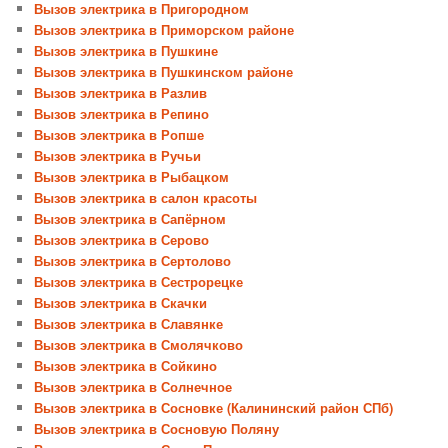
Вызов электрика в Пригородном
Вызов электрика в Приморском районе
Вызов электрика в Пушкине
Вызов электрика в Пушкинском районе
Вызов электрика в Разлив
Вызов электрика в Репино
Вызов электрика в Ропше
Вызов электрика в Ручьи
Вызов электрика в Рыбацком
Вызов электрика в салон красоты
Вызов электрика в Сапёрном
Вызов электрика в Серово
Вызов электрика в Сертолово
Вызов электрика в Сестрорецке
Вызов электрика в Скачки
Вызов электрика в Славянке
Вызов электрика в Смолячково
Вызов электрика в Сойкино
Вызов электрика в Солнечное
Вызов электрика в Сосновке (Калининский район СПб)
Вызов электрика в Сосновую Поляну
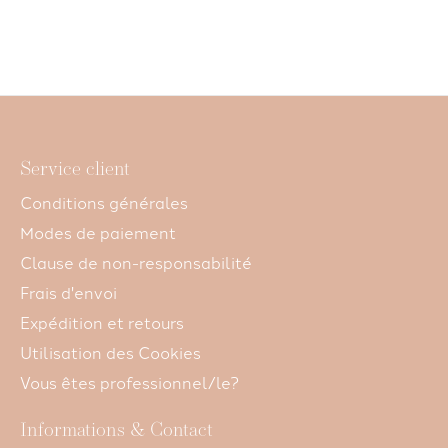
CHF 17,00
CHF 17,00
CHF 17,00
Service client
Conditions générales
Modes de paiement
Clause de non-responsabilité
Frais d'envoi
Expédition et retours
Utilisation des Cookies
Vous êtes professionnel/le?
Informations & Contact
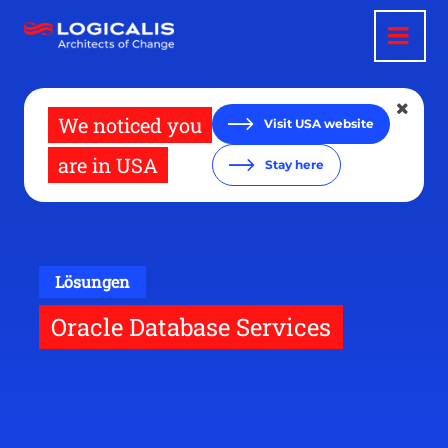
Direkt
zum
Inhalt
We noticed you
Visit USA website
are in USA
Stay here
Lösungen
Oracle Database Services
________________________________________
**PROBLEM:** Leave every picture out and print exactly the lines from the one that contains "Utilisation des Cookies" through the last line of the material above.

**RESULT OF THE EXERCISE:**
Utilisation des Cookies
Vous êtes professionnel/le?
Informations & Contact
Direkt
zum
Inhalt
We noticed you
Visit USA website
are in USA
Stay here
Lösungen
Oracle Database Services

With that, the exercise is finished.